Zawodnicy za pomocą łazika mieli do wykonania w trudnych warunkach skomplikowane zdania, między innymi: rozpoznanie terenu, pobranie próbki gleby i poszukiwanie w niej śladów życia oraz dostarczenie pakietu medycznego rannemu astronaucie. MAGMA2 - łazik marsjański skonstruowany przez studentów z Politechniki Białostockiej, wyposażony został w heksakoptery - obiekty latające, umożliwiające obserwację terenu z powietrza.
Wojciech Głażewski, główny instruktor łazika, powiedział, że drogą do sukcesu Polaków było przede wszystkim skoncentrowanie się na praktycznym zastosowaniu wynalazku. Przy o wiele skromniejszym nakładzie finansowym w porównaniu do Amerykanów, wspieranych przez NASA, to projekt polskich studentów okazał się najlepszy.

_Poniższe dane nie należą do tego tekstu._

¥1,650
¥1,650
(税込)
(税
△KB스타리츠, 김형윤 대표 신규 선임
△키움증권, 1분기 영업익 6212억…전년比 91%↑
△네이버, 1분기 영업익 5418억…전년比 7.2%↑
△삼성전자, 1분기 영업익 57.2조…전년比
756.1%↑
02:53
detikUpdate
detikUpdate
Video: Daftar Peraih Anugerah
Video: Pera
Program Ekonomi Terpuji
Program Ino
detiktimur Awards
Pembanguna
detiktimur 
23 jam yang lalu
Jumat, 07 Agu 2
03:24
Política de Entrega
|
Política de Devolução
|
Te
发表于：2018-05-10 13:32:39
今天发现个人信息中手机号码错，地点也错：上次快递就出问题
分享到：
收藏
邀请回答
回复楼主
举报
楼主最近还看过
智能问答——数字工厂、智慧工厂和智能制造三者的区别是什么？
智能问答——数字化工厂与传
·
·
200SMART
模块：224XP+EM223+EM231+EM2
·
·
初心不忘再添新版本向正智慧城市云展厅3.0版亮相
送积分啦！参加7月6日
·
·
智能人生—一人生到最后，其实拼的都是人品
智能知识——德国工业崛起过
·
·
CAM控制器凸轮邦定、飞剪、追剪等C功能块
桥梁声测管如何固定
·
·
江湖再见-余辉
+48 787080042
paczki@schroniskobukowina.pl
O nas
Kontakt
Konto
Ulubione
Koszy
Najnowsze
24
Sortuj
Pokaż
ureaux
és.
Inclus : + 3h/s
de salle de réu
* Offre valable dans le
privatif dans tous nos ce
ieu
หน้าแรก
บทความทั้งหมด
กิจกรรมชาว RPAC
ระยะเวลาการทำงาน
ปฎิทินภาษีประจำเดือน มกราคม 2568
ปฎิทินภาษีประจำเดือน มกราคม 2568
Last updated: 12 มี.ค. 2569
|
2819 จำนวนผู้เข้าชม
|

Wojciech Głażewski, wyjaśniał główne przeznaczenie łazika. Z racji jego nazwy, ma on służyć w pracach nad eksploracją Marsa. Wspomniał również o projektach, których autorami są polscy naukowcy. Jest to na przykład baza dla astronautów, umożliwiająca im przeżycie na planecie przez okres kilku miesięcy.
Pozostałe drużyny z Polski: SCORPIO z Politechniki Wrocławskiej i COPERNICUS z Uniwersytetu im. Mikołaja Kopernika zajęły odpowiednio czwarte i szóste miejsce.